## [TASK PROMPT]
Show each line of the material below that contains the string "Artbix", copying the whole line.
═══ PROVIDED RECORDS
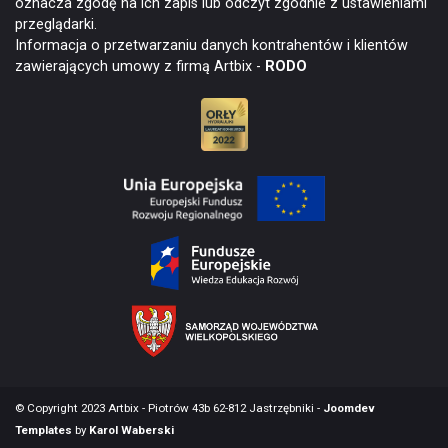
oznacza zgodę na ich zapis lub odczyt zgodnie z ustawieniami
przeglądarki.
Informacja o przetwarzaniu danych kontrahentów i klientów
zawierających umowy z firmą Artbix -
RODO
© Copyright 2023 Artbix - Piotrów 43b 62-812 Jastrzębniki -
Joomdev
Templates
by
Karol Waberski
══════
═══ PROVIDED RECORDS
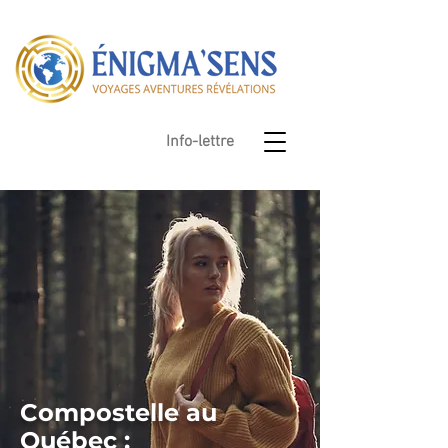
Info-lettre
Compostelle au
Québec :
══════
## [SOLUTION]
zawierających umowy z firmą Artbix -
© Copyright 2023 Artbix - Piotrów 43b 62-812 Jastrzębniki -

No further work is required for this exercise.